= Lewis Bernard Golden =

British charity administrator

Lewis Bernard Golden (20 September 1878–11 November 1954) was a British charity administrator and first general secretary of Save the Children Fund from 1920 to 1937.

== Early life and career ==
Lewis Bernard Golden was born on 20 September 1878 in Saratov, Russia. He went to school at Prior Park College in Bath, England, and completed his education in Bonn, Germany. His early career was spent in the commercial sector, as general manager of the Anglo-Russian Trading Company. In 1917 he became St Petersburg correspondent for the Daily Mail. After the Russian Revolution in 1917, he and his wife fled Russia as refugees, and took up residence in Britain, where Golden had citizenship. Golden became secretary of Lady Muriel Paget's mission to Czecho-Slovakia.

== Work for Save the Children Fund ==
In 1920 L. B. Golden was appointed general secretary of Save the Children Fund, which had been founded in May 1919 to alleviate child starvation in post-war Europe. As the Fund's first general secretary, he worked closely with its founders, Dorothy Buxton and Eglantyne Jebb, who recruited him with a view to establishing the charity on sustainable, business-like foundations. As a salaried member of staff, he took on work which Buxton had been undertaking on a voluntary basis. Whilst Jebb took responsibility for the organisation's policy and overall vision, Golden, with his managerial background, was relied upon to run the administrative side. Golden drove forward the Fund's publicity and fundraising agenda, by taking the innovative step of taking out full-page advertisements in daily newspapers. His particular achievement was the organisation of the Russian famine relief operation in 1921–1922. Despite criticism from those who believed that the severity of the famine was exaggerated, and those opposed to the feeding of "Soviet" children, the campaign was a success, with Save the Children Fund distributing over 121 million children's meals.

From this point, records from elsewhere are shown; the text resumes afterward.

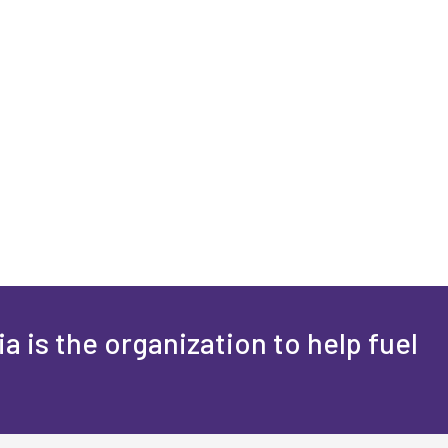
a is the organization to help fuel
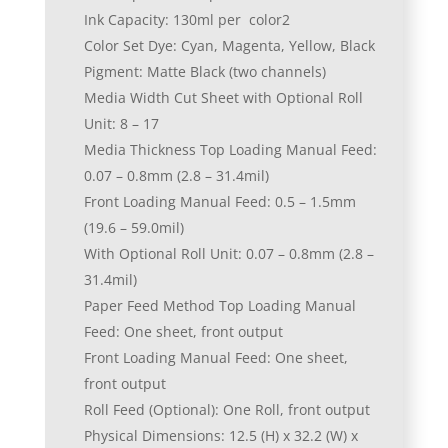
Ink Capacity: 130ml per color2
Color Set Dye: Cyan, Magenta, Yellow, Black
Pigment: Matte Black (two channels)
Media Width Cut Sheet with Optional Roll
Unit: 8 – 17
Media Thickness Top Loading Manual Feed:
0.07 – 0.8mm (2.8 – 31.4mil)
Front Loading Manual Feed: 0.5 – 1.5mm
(19.6 – 59.0mil)
With Optional Roll Unit: 0.07 – 0.8mm (2.8 –
31.4mil)
Paper Feed Method Top Loading Manual
Feed: One sheet, front output
Front Loading Manual Feed: One sheet,
front output
Roll Feed (Optional): One Roll, front output
Physical Dimensions: 12.5 (H) x 32.2 (W) x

In the 1921 Golden visited Germany on behalf of the Fund, and in 1925 he made a tour of inspection of the Fund's work in the Near East and reported on the conditions of refugees in Bulgaria. He worked with Eglantyne Jebb to establish the International Save the Children Union (also known as Union Internationale de Secours aux Enfants) in Geneva, and was a committee member from 1925 to 1936. In 1931 he was appointed vice-president of the Governing Body and Commission for the Nansen International Office for Refugees.

Golden retired from the Fund in 1937 after a dispute with colleagues over the treatment of Basque refugee children.

== Later life and death ==
Golden lived in Kew until his death on 11 November 1954, aged 76. His funeral was held at St Mary's Roman Catholic Cemetery, Kensal Rise, on 16 November 1954.